The Princess and the Duke
Page 15
She lowered her chin, doing everything but dropping into a curtsey. “I’m sorry, Your Majesty.” Her voice was husky. Strangled. “I know the alliances are coming to critical junctures. I shouldn’t have disturbed you with anything so unimportant.”
He glared at her. Then smiled suddenly, releasing her wrist. “That’s better.” He seemed to consciously relax, and the hard look left his eyes. “I can always count on you to understand.”
Meredith watched him walk away, rubbing her wrist gingerly. She’d started out with some vague curiosity about her uncle’s death. But the longer it went, the more people refused to speak about it, the more she began wondering. She was no longer merely curious. She was determined.
“I don’t understand anything,” she murmured softly to the empty breakfast room. “Not you. Nor Pierce. But I will.”
Chapter Fourteen
“Hello again, Mrs. Ferth.” Meredith kept her tone deliberately breezy as she greeted her mother’s secretary. “Is it all right if I go on in?”
“Of course.”
Meredith tapped her knuckles once on her mother’s office door then entered.
Marissa was seated at her desk, and she set down her pen and folded her hands neatly atop her desk when Meredith crossed the spacious office. “I understand you spent the day yesterday with Colonel Prescott.”
“Two in one day.”
“I beg your pardon?”
“Father already took me to task,” Meredith said flatly.
“He…did?”
“Quite.” She was a grown woman. She wouldn’t run crying to her mother because her father had been in a foul humor.
Marissa seemed to absorb that for a moment. “Well, darling, I wasn’t planning to take you to task.

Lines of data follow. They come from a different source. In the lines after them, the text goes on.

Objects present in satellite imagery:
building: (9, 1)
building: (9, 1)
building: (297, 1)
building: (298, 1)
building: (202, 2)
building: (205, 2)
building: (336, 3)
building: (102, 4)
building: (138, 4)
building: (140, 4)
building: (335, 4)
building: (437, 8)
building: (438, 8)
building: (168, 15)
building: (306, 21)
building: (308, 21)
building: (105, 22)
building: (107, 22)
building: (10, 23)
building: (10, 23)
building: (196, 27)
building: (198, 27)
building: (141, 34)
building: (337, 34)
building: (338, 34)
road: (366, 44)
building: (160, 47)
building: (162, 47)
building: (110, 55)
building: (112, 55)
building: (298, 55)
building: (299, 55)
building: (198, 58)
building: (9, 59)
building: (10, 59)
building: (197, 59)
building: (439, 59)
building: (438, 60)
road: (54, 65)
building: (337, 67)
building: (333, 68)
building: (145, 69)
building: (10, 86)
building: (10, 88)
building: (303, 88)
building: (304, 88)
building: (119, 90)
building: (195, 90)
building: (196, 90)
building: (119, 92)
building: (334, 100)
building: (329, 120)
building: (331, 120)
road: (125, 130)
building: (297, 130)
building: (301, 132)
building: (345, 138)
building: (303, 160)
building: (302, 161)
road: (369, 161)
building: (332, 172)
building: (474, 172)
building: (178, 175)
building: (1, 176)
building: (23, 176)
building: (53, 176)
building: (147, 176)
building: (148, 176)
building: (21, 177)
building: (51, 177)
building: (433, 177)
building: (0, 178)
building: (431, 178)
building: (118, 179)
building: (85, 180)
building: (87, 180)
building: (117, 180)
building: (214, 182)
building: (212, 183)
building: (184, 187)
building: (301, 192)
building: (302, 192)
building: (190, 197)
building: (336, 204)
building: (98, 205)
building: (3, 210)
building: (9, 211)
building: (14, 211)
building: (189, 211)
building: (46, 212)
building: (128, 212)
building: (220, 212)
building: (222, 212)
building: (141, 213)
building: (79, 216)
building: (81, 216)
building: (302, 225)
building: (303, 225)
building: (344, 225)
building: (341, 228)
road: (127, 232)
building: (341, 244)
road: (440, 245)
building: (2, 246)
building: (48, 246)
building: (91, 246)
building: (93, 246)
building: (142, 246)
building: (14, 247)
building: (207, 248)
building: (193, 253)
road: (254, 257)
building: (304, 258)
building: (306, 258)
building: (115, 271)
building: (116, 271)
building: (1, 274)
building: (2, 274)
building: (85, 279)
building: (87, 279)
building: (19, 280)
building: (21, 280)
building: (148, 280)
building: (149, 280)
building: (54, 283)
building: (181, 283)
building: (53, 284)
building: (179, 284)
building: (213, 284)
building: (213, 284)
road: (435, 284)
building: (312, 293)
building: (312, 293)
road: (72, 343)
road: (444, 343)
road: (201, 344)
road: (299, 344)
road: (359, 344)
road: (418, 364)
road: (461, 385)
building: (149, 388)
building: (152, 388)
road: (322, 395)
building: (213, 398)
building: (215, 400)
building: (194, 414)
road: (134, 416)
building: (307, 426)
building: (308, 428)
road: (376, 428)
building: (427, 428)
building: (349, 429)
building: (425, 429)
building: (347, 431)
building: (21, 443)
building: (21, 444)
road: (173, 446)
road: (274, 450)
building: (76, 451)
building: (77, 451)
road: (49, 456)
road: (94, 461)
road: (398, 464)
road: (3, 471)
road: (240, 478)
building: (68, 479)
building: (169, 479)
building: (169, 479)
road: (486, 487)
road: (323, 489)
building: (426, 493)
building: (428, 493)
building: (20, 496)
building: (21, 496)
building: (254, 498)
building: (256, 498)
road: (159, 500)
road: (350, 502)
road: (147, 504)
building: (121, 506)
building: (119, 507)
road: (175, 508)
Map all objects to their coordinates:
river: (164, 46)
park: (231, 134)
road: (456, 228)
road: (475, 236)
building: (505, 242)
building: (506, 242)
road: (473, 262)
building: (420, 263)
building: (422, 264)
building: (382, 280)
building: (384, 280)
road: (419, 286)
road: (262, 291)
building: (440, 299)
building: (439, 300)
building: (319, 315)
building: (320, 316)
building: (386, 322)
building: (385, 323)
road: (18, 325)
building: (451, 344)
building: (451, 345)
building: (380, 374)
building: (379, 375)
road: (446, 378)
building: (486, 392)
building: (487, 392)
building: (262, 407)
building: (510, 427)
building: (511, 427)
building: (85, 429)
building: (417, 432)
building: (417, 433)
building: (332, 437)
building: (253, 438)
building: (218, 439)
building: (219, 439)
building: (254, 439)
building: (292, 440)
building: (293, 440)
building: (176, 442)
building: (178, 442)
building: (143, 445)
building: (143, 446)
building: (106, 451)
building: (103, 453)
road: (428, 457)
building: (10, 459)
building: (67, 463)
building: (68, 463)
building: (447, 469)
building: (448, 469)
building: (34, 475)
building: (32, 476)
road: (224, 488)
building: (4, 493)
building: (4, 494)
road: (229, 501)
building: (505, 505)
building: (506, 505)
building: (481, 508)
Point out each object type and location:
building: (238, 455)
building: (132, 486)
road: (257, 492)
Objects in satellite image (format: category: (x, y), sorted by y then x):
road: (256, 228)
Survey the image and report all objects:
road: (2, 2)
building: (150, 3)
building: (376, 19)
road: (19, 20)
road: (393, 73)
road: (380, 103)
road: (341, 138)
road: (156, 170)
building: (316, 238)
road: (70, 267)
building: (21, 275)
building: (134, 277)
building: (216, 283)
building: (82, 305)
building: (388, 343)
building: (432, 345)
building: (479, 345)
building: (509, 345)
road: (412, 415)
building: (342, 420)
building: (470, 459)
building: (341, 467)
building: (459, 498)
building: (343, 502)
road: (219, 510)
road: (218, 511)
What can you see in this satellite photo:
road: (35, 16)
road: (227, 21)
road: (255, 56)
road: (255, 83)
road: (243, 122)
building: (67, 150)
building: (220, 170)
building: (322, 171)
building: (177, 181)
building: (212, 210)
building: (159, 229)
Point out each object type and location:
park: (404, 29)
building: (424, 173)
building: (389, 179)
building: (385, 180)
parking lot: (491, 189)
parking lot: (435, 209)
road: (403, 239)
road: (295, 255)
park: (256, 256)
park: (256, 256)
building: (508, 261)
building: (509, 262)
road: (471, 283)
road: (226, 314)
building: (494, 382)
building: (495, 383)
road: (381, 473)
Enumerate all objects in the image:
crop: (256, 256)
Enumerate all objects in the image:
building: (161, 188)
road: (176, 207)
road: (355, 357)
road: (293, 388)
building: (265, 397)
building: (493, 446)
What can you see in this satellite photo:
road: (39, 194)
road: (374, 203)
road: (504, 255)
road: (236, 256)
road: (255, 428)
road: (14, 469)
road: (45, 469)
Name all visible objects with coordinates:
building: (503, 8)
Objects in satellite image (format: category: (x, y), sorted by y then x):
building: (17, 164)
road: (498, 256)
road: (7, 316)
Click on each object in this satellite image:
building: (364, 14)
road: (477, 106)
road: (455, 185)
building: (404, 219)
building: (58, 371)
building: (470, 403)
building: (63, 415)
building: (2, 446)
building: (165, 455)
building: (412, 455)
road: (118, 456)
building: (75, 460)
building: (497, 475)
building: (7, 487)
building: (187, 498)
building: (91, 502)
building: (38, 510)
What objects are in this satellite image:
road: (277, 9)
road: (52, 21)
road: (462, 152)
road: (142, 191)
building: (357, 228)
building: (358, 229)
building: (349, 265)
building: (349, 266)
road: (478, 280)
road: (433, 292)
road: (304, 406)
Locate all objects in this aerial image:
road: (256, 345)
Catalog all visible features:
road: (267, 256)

Merely to ask you if things were heading in a more…personal direction for the two of you.”
“Personal meaning what?” She was still stinging from her encounter with her father, but that didn’t mean she needed to take it out on her mother. “I’m sorry.” She sighed. “I didn’t mean to snap. It’s just—”
“The colonel has you confused.”
“I…yes. No.” She sighed, rubbing her wrist, which still stung furiously. “Not confused, exactly.”
“Would you like me to arrange for your father to speak to him?”
“No!” Horrified, Meredith closed her hands over the back of one of the chairs facing her mother’s desk. “Promise me you won’t do anything of the sort. Pierce’s belief in duty is legion. If he’s asked by His Majesty to do anything, he probably would, even if he hated every moment of it.” Then she saw her mother’s expression and blew out a breath. “You’re teasing me.”
“Perhaps a little. You know your father and I have an agreement not to make arranged marriages for our children.”
Meredith laughed shortly, feeling some of her tension abate. She moved around the chair and sat down. “I think the alliances are putting everyone on edge,” she murmured. “Even me. I saw Major Fox yesterday up in North Shore. He’s living at Sunquest.”
“My goodness. I had no idea he was even in Penwyck. He retired ten years ago, at least.”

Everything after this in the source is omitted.